An early quick-firing field gun was created by Vladimir Baranovsky in 1872–75. which was officially adopted by the Russian military in 1882.
On land, quick-firing field guns were first adopted by the French Army, starting in 1897 with the Canon de 75 modèle 1897, which proved to be extremely successful. Other nations were quick to copy the quick-firing technology.

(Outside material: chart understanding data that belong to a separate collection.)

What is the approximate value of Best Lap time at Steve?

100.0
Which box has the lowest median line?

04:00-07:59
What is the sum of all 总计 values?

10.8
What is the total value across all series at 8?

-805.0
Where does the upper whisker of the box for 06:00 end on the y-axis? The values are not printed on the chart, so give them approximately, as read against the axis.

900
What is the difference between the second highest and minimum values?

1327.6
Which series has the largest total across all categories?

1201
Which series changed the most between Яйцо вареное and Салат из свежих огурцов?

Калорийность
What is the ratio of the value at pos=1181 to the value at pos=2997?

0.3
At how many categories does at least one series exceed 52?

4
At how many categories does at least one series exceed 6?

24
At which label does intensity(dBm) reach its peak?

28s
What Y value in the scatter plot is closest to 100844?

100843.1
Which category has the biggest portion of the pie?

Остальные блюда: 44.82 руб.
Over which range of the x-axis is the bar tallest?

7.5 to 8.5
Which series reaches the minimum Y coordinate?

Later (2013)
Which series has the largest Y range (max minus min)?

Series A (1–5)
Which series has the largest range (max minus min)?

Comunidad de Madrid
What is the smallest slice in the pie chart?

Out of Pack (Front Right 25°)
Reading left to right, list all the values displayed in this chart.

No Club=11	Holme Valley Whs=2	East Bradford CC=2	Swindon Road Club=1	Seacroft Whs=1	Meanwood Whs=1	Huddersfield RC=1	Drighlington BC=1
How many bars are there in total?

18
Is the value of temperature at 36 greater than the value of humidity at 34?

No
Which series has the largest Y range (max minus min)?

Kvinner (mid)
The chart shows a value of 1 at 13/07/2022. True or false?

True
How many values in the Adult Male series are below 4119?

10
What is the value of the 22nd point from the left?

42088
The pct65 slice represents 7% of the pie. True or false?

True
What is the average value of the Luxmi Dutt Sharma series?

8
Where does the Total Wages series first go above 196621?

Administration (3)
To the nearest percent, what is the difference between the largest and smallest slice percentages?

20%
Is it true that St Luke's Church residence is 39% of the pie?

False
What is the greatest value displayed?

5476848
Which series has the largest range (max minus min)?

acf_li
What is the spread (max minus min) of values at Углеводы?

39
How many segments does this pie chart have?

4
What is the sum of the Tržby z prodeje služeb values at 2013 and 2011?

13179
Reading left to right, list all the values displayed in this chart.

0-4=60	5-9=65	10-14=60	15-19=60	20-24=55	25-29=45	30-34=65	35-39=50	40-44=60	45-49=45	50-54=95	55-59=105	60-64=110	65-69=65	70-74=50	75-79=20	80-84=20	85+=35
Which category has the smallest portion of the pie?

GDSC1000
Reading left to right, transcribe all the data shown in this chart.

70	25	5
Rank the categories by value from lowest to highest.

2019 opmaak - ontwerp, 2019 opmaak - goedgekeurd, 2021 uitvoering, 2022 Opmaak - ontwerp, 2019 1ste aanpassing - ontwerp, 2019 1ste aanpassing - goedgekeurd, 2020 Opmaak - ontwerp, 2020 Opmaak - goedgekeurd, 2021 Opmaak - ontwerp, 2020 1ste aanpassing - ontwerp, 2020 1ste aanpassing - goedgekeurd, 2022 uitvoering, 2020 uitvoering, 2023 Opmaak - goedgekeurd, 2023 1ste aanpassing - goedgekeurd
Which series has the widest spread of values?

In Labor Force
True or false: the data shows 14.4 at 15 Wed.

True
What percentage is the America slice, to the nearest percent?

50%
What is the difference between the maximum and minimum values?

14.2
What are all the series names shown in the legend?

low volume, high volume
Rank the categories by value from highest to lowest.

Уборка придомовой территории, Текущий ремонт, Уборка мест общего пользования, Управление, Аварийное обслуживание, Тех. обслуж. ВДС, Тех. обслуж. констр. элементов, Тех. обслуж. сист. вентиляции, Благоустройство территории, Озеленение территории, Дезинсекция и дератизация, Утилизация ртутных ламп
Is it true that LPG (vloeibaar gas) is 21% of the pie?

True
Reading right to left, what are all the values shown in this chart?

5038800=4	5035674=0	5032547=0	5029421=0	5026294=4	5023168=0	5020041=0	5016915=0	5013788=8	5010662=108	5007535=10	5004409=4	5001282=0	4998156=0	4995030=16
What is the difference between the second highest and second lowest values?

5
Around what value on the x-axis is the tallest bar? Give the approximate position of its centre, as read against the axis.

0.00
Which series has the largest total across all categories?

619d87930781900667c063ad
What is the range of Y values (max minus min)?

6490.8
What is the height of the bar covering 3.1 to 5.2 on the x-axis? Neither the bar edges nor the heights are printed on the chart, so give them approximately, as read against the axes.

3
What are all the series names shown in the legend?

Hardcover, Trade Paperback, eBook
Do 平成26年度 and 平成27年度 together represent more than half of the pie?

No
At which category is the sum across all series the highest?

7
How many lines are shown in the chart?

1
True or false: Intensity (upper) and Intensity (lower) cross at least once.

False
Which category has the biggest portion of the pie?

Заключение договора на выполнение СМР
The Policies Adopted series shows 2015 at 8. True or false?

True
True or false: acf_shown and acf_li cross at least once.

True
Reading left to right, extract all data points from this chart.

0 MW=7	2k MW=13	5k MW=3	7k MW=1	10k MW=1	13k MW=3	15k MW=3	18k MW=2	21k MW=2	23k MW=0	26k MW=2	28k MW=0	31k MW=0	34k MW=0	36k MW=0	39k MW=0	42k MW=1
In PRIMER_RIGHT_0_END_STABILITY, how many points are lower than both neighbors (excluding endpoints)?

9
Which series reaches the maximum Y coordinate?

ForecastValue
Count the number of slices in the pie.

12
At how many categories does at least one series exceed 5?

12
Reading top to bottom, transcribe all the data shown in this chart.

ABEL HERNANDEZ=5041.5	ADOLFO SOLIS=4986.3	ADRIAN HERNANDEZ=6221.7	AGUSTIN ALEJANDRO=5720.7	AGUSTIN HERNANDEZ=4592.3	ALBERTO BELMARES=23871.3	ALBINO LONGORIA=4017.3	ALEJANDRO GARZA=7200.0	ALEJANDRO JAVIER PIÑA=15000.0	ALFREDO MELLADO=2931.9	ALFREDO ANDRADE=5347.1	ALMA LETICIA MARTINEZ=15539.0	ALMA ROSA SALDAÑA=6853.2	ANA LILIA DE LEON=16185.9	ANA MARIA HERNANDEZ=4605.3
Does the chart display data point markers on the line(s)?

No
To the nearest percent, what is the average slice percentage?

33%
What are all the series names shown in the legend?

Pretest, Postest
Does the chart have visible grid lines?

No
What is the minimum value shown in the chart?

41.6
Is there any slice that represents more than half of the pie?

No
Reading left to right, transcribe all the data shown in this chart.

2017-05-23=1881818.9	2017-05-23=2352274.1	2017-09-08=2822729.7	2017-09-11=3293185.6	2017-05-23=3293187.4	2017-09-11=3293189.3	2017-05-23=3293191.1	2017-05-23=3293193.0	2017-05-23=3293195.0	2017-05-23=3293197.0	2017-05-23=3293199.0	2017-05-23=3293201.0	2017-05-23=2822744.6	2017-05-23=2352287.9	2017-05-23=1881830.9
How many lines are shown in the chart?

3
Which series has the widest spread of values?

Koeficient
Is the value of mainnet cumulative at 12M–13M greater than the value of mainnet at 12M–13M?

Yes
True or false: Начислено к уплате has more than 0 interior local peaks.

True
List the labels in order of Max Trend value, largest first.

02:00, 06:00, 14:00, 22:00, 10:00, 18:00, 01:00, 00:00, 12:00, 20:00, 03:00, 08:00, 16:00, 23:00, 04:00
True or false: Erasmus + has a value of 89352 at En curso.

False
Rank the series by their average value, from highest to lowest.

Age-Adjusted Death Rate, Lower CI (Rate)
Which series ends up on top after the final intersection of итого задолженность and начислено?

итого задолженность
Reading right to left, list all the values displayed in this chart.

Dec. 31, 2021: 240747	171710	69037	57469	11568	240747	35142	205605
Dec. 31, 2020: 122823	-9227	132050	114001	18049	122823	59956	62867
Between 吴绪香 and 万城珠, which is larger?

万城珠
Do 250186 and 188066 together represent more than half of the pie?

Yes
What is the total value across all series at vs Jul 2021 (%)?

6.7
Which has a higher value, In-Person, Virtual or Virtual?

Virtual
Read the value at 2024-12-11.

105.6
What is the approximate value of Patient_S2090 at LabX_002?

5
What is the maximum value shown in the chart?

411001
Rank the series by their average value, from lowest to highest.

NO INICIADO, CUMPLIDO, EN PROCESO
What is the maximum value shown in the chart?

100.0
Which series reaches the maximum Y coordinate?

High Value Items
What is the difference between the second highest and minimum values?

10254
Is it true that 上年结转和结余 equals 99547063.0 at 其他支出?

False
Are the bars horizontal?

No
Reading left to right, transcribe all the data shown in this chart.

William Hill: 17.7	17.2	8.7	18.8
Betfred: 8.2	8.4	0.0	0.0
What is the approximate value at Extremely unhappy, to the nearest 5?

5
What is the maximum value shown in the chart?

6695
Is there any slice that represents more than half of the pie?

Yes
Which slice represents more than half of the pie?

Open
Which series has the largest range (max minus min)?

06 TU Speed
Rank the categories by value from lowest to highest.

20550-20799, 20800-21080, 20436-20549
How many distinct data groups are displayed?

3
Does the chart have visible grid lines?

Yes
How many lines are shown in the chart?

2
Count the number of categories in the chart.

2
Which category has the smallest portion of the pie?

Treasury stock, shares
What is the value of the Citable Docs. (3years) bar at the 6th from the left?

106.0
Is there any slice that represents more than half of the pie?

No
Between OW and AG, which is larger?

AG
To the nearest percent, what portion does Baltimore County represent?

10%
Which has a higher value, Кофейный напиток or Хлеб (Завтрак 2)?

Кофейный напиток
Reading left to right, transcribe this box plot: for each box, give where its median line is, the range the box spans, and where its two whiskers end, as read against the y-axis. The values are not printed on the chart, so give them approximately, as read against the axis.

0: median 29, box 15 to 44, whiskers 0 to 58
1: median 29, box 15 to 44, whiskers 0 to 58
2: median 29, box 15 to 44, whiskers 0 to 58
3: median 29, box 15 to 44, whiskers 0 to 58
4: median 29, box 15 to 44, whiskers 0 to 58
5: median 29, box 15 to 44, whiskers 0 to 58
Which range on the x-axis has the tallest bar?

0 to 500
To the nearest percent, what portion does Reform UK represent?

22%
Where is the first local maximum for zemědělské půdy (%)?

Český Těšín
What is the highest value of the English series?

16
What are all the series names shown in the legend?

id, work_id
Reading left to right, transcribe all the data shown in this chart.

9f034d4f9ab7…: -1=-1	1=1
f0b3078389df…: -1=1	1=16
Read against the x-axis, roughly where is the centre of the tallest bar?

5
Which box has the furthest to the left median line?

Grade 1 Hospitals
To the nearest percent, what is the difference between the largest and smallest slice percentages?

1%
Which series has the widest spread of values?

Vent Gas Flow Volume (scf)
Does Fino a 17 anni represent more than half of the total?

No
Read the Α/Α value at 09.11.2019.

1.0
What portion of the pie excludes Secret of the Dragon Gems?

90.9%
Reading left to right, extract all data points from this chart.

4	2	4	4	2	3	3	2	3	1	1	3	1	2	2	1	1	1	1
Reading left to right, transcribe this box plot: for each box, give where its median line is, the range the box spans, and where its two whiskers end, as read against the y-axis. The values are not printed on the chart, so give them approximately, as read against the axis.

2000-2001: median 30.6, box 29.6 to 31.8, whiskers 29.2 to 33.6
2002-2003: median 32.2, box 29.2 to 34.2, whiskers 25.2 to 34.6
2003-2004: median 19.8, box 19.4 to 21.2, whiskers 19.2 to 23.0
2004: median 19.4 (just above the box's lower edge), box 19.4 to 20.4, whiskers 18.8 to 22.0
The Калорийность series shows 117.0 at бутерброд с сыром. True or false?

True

The QF 4.7-inch Gun Mk I–IV was initially manufactured for naval use and as coast artillery. British forces in the Second Boer War were initially outgunned by the long-range Boer artillery. Captain Percy Scott of HMS Terrible first improvised timber static siege mountings for two 4.7 in guns from the Cape Town coastal defences, to counter the Boers' "Long Tom" gun during the Siege of Ladysmith in 1899–1900.

Scott then improvised a travelling carriage for 4.7-inch guns removed from their usual static coastal or ship mountings to provide the army with a heavy field gun. These improvised carriages lacked recoil buffers and hence in action drag shoes and attachment of the carriage by cable to a strong point in front of the gun were necessary to control the recoil. They were manned by Royal Navy crews and required up to 32 oxen to move.

The first war in which quick-firing artillery was widespread was the Russo-Japanese War of 1904–05.

The quick-firing howitzer offered the potential for practical indirect fire. Traditional howitzers had been employed to engage targets outside their line of fire, but were very slow to aim and reload. Quick-firing weapons were capable of a heavy indirect bombardment, and this was the main mode of their employment during the 20th century.